*** Study text ***

Jump to: navigation, search

TripleO/TripleOCloud

< TripleO
Revision as of 03:13, 7 October 2013 by Lifeless (talk | contribs) (access rules)

Draft

This is draft docs about an experiment we're considering! It describes an intent, not reality.

Overview

TripleO developers run a production-ready cloud as part of ensuring they are delivering something usable. We treat this as a production CD environment: Kanban for the folk working on it is at https://trello.com/b/0jIoMrdo/tripleo and https://trello.com/tripleo. We iterate and evolve in response to OpenStack as a whole, while improving the deployment mechanisms and code. Note: trello is just -a- kanban to story the operational status: an arbitrary choice to let us experiment with the setup, and subject to change if this works

tripleo-cd-admins team

Direct access to the hardware needs to be kept to a balanced team : too few and they become a bottleneck, too many and it becomes a security / reliability concern. Any TripleO ATC can apply to be a member, and existing members will vote, with the PTL having a veto (but not an override). The tripleo-cd-admins team will be the determining factor for all access that is equivalent to 'run arbitrary code outside of kvm/Xen'; having this set be decoupled and manually reviewed is part of the security policy on the machines : we can't trivially change it - the machines were provisioned with the expectation of non-HP staff administering them, but that set is expected to be known quantities.

*** End of Study text ***
*** Entries shown ***

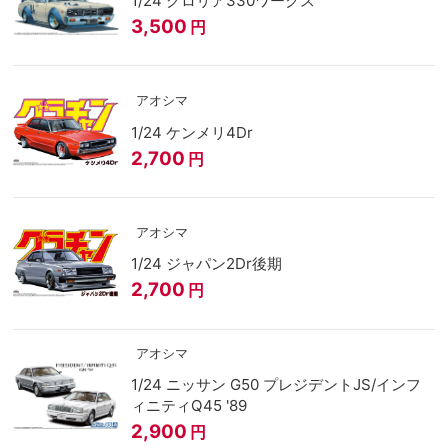
1/24 グロリア330ワークス
3,500
円
アオシマ
1/24 ケンメリ4Dr
2,700
円
アオシマ
1/24 ジャパン2Dr後期
2,700
円
アオシマ
1/24 ニッサン G50 プレジデントJS/インフ
ィニティQ45 '89
2,900
円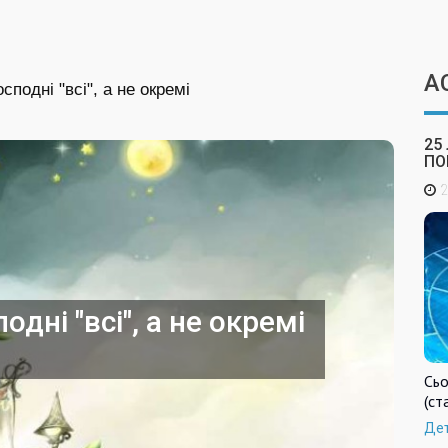
А
сподні "всі", а не окремі
25
ПО
2
дні "всі", а не окремі
Сьо
(ст
Де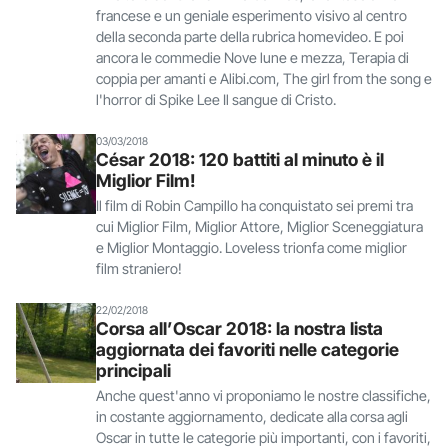
francese e un geniale esperimento visivo al centro
della seconda parte della rubrica homevideo. E poi
ancora le commedie Nove lune e mezza, Terapia di
coppia per amanti e Alibi.com, The girl from the song e
l'horror di Spike Lee Il sangue di Cristo.
03/03/2018
César 2018: 120 battiti al minuto è il
Miglior Film!
Il film di Robin Campillo ha conquistato sei premi tra
cui Miglior Film, Miglior Attore, Miglior Sceneggiatura
e Miglior Montaggio. Loveless trionfa come miglior
film straniero!
22/02/2018
Corsa all’Oscar 2018: la nostra lista
aggiornata dei favoriti nelle categorie
principali
Anche quest'anno vi proponiamo le nostre classifiche,
in costante aggiornamento, dedicate alla corsa agli
Oscar in tutte le categorie più importanti, con i favoriti,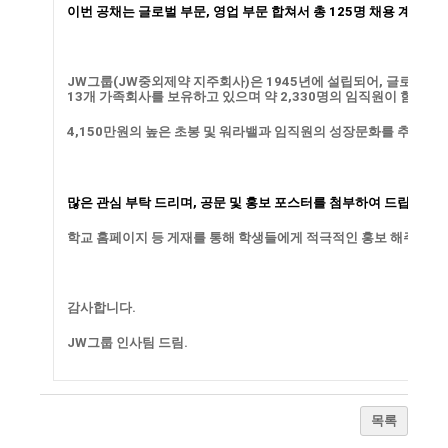
이번 공채는 글로벌 부문, 영업 부문 합쳐서
총 125명
채용 계획입니
JW그룹(JW중외제약 지주회사)은
1945년에 설립
되어, 글로벌 헬
13개 가족회사를 보유
하고 있으며
약 2,330명의 임직원
이 함께 근
4,150만원의 높은 초봉
및 워라밸과 임직원의 성장문화를 추구합니
많은 관심 부탁 드리며, 공문 및 홍보 포스터를 첨부하여 드립니다.
학교 홈페이지 등 게재를 통해 학생들에게 적극적인 홍보 해주시면
감사합니다.
JW그룹 인사팀 드림.
목록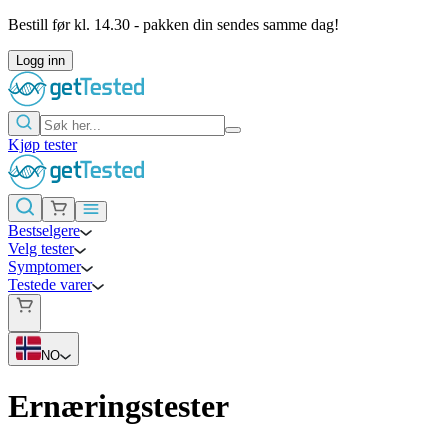
Bestill før kl. 14.30 - pakken din sendes samme dag!
Logg inn
Kjøp tester
Bestselgere
Velg tester
Symptomer
Testede varer
NO
Ernæringstester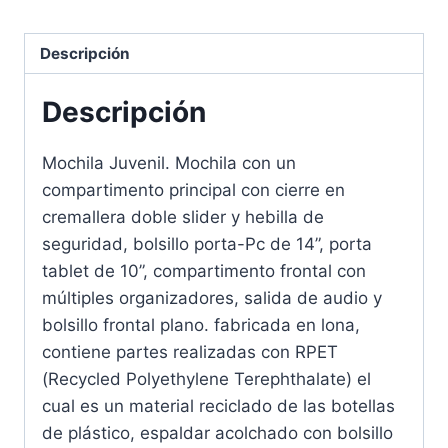
Descripción
Descripción
Mochila Juvenil. Mochila con un
compartimento principal con cierre en
cremallera doble slider y hebilla de
seguridad, bolsillo porta-Pc de 14”, porta
tablet de 10”, compartimento frontal con
múltiples organizadores, salida de audio y
bolsillo frontal plano. fabricada en lona,
contiene partes realizadas con RPET
(Recycled Polyethylene Terephthalate) el
cual es un material reciclado de las botellas
de plástico, espaldar acolchado con bolsillo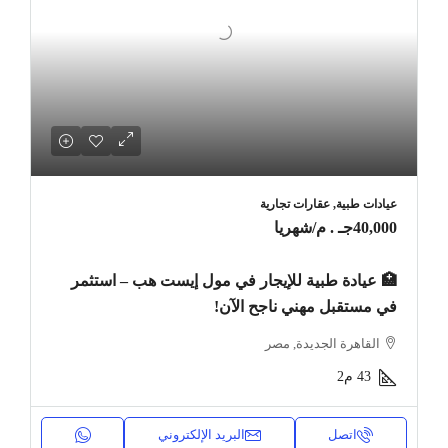
عيادات طبية, عقارات تجارية
40,000جـ . م
/شهريا
🏥 عيادة طبية للإيجار في مول إيست هب – استثمر
في مستقبل مهني ناجح الآن!
القاهرة الجديدة, مصر
43
م2
اتصل
البريد الإلكتروني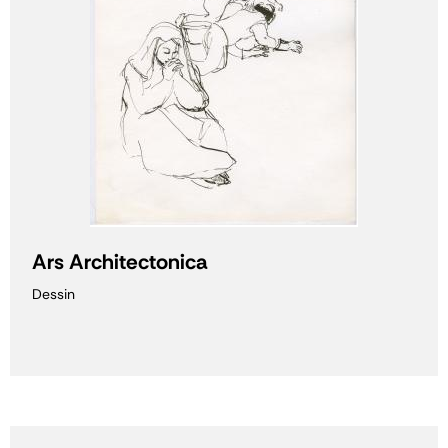
Ars Architectonica
Dessin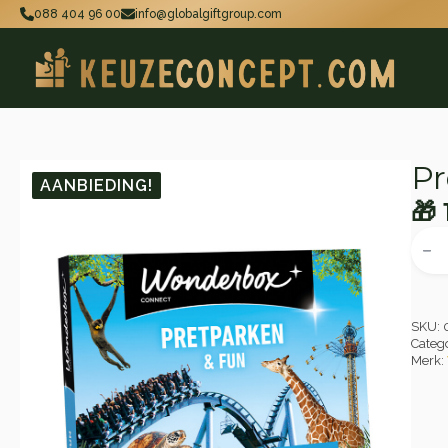
088 404 96 00
info@globalgiftgroup.com
Pr
AANBIEDING!
🎁
Oo
Hu
Pret
&
pri
pri
Fun
wa
is:
aant
🎁 
🎁 
SKU:
Categ
Merk: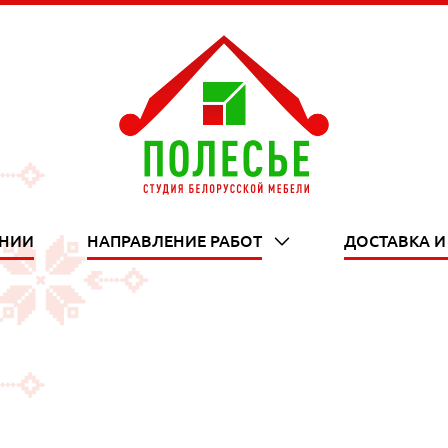
АНИИ
НАПРАВЛЕНИЕ РАБОТ
ДОСТАВКА И
chevron_down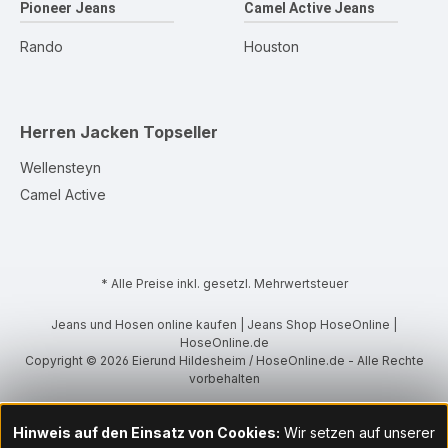
Pioneer Jeans
Camel Active Jeans
Rando
Houston
Herren Jacken
Topseller
Wellensteyn
Camel Active
* Alle Preise inkl. gesetzl. Mehrwertsteuer
Jeans und Hosen online kaufen | Jeans Shop HoseOnline |
HoseOnline.de
Copyright © 2026 Eierund Hildesheim / HoseOnline.de - Alle Rechte
vorbehalten
Hinweis auf den Einsatz von Cookies:
Wir setzen auf unserer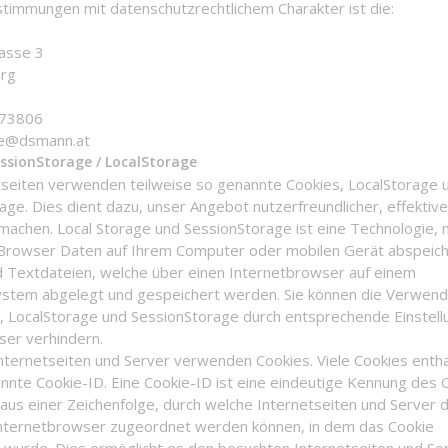
timmungen mit datenschutzrechtlichem Charakter ist die:
asse 3
urg
73806
ice@dsmann.at
essionStorage / LocalStorage
tseiten verwenden teilweise so genannte Cookies, LocalStorage 
age. Dies dient dazu, unser Angebot nutzerfreundlicher, effektiv
 machen. Local Storage und SessionStorage ist eine Technologie, 
 Browser Daten auf Ihrem Computer oder mobilen Gerät abspeich
d Textdateien, welche über einen Internetbrowser auf einem
stem abgelegt und gespeichert werden. Sie können die Verwen
, LocalStorage und SessionStorage durch entsprechende Einstellu
er verhindern.
Internetseiten und Server verwenden Cookies. Viele Cookies enth
nnte Cookie-ID. Eine Cookie-ID ist eine eindeutige Kennung des 
 aus einer Zeichenfolge, durch welche Internetseiten und Server
nternetbrowser zugeordnet werden können, in dem das Cookie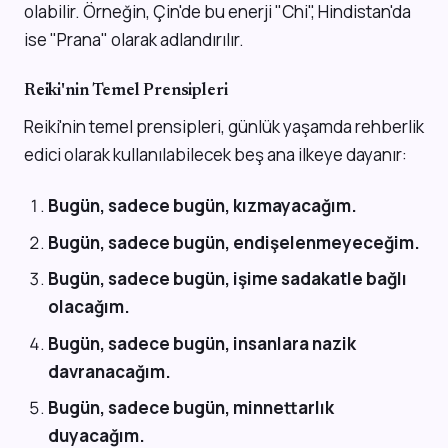
olabilir. Örneğin, Çin'de bu enerji "Chi", Hindistan'da
ise "Prana" olarak adlandırılır.
Reiki'nin Temel Prensipleri
Reiki'nin temel prensipleri, günlük yaşamda rehberlik
edici olarak kullanılabilecek beş ana ilkeye dayanır:
Bugün, sadece bugün, kızmayacağım.
Bugün, sadece bugün, endişelenmeyeceğim.
Bugün, sadece bugün, işime sadakatle bağlı
olacağım.
Bugün, sadece bugün, insanlara nazik
davranacağım.
Bugün, sadece bugün, minnettarlık
duyacağım.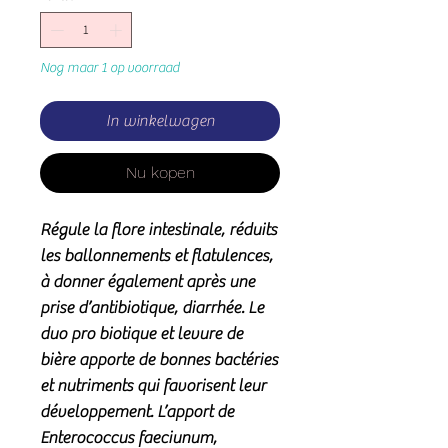
Nog maar 1 op voorraad
In winkelwagen
Nu kopen
Régule la flore intestinale, réduits
les ballonnements et flatulences,
à donner également après une
prise d’antibiotique, diarrhée
.
Le
duo pro biotique et levure de
bière apporte de bonnes bactéries
et nutriments qui favorisent leur
développement. L’apport de
Enterococcus faeciunum
,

*** End of Entries shown ***

▶ **To-do item**:
Answer these questions using the TripleO cloud page.
(a) According to the draft notice, what does the TripleO cloud page describe?
(b) Who may apply to join the tripleo-cd-admins team?
(c) When existing members vote on an applicant, what power does the PTL hold?
The data shown here come from a separate source.

▶ **Response**:
(a) An intent, not reality.
(b) Any TripleO ATC.
(c) A veto, but not an override.